§ GOAL OF THE EXERCISE
Look through the lines below and extract any with the word "Hafidz".

§ MATERIAL FOR THE TASK
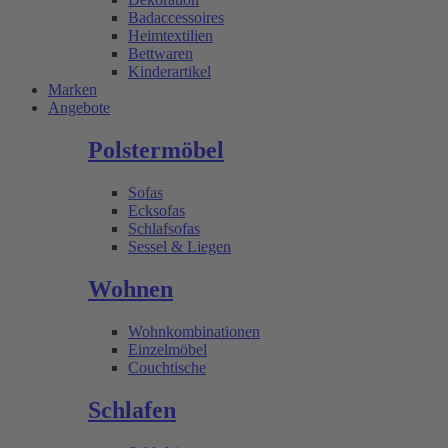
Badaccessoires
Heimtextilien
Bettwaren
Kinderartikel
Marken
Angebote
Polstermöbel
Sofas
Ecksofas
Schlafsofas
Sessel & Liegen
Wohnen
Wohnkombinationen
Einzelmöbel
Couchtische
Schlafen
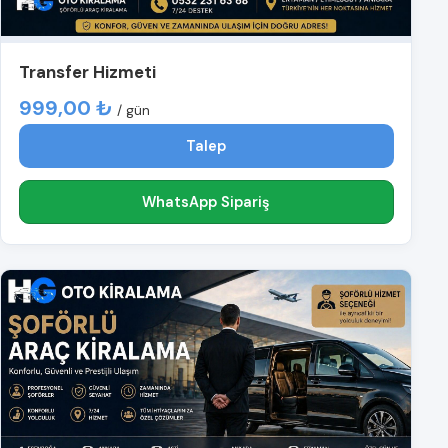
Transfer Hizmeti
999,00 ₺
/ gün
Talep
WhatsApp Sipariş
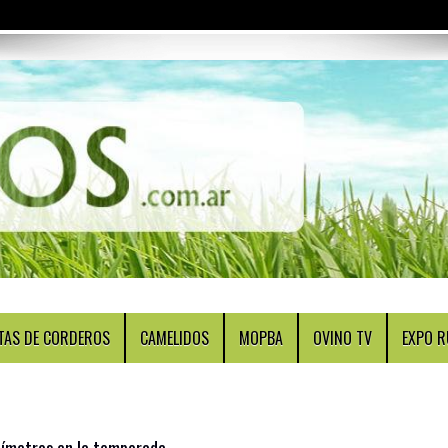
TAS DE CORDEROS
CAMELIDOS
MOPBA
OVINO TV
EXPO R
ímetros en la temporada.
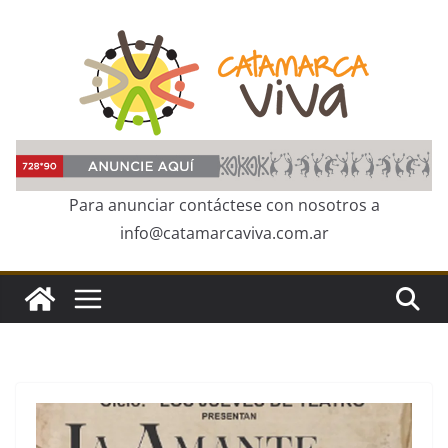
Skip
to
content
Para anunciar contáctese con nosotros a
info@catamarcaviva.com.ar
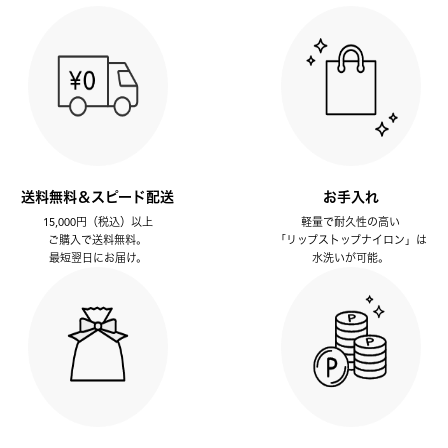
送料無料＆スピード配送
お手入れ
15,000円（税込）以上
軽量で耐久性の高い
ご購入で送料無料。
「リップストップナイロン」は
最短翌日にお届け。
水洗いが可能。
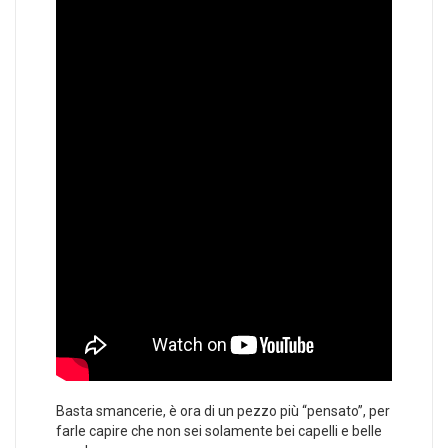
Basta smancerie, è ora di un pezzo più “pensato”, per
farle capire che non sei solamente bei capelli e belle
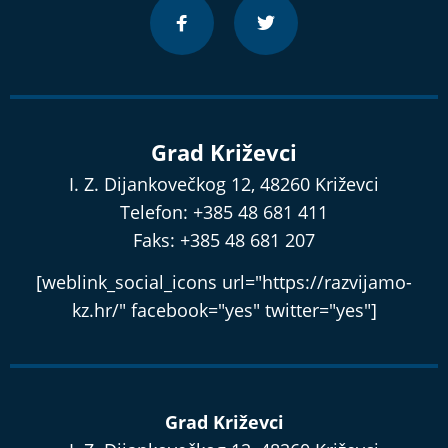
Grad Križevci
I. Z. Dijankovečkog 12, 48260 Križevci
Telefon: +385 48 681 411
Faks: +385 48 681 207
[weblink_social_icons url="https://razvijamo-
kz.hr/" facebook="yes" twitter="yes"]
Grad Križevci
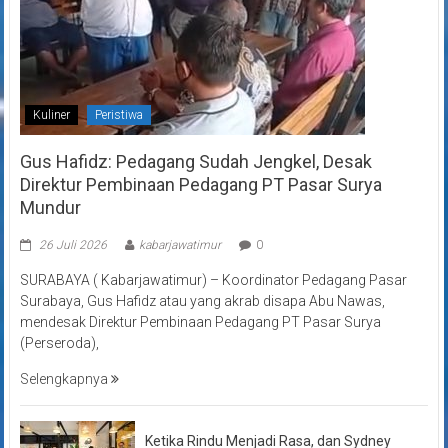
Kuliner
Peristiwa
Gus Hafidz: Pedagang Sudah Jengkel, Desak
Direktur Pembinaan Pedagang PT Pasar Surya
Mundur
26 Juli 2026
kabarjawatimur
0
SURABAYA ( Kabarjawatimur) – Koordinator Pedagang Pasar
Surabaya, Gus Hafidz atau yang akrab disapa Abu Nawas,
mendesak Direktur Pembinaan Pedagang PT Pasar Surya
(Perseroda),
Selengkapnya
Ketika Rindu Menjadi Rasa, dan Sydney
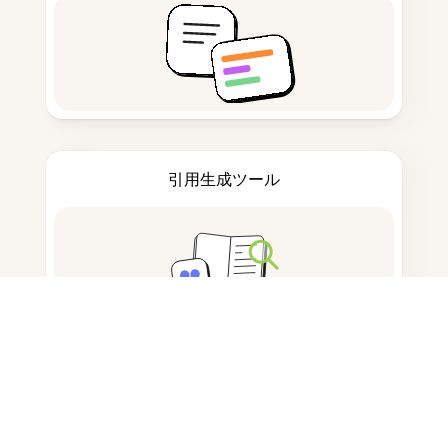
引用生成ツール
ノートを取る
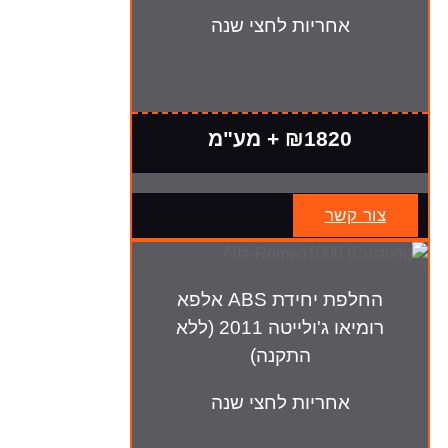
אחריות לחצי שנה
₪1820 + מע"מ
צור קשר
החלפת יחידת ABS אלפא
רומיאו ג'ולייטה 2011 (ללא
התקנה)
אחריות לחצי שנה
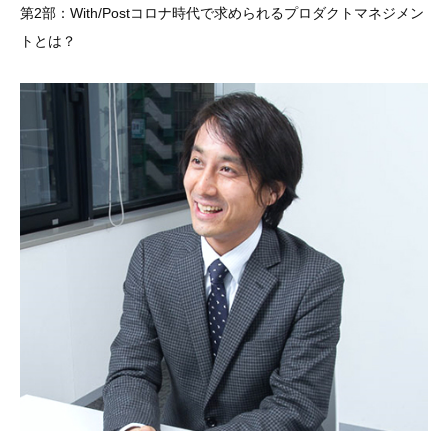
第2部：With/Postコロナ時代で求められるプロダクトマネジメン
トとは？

§ ANSWER SECTION
Gus Hafidz: Pedagang Sudah Jengkel, Desak
Surabaya, Gus Hafidz atau yang akrab disapa Abu Nawas,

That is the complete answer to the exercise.